Tip #2: Ask for Help When You Need it
It may seem counterintuitive to say that admitting you’re at a loss for an answer can help you connect with others, but it’s true. We all love to be needed, and that applies to business relationships, as well. Your business network will grow over time if you learn how to ask for help when you need it.
Finding mentors and qualified advisors can help you circumvent common problems, learn the ropes of a new industry, and develop new skills. Develop your network by reaching out to those who can help you when you need it. Your mentors will appreciate sharing their expertise, and you’ll gain a trusted advisor.
Tip #3: Connect With Like-Minded People
It will easier for you to build long-term relationships if you’re authentic about who you are, what your business represents, and what your professional goals are. Be up front about it and you’ll have an easier time connecting with people that think the same way you do – that gives you a built-in foundation for a long-term business relationship.
At the same time, remember that you are going to have to work with people that may not share your mindset. You’ll need to work extra hard to connect with them and to always be respectful of their ideas.
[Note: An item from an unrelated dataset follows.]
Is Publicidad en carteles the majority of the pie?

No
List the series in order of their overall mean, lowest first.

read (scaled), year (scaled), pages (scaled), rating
Tip #4: Demonstrate Loyalty But Don’t Limit Yourself
One of the fundamental keys to long-term relationships is demonstrating loyalty. If you have a vendor that you’ve worked with for years, then they will be more likely to help you out and reward your loyalty with better service, special deals, or extra attention when you need it.
Say you’re running a bakery and you need a specialty pan, but your regular supplier doesn’t stock that product. Consider going to them first and asking if they can get ahold of it. If not, it’s ok to look somewhere else. In fact, your supplier may be able to refer you to someone who can get you those pans. And now, going forward, you can maintain your relationship with your long-time supplier and also build a relationship with the new vendor for specialty items.
Tip #5: Schedule Face-to Face Time
In today’s online social world, it can be hard to make real world connections. By setting up appointments for face-to-face for business meetings, you foster better communication and more personal relationships. If you have mentors, mentees, or other business colleagues, setting up a regular time on your calendar to get together for discussion can make a big difference in how you work together.
Going The Distance
Like any relationship, long-term business relationships take time, effort, and energy. But they’re also crucial for the success of your business. Put in the work to build those relationships and it will pay off. Let the people you work with know that you value them and respect them and they’ll treat you the same way. They’ll prioritize you and your business over others folks that haven’t put in the work. They’ll also be more willing to work with you when things come up, as they inevitably do. Someone you have a close working relationship with will be a lot more willing to give you a few extra days to make that last payment than a stranger would.
And in the end, those long-term business relationships will make your job more fun and fulfilling. You’re creating a network of like-minded people – people who will become friends as well as business partners.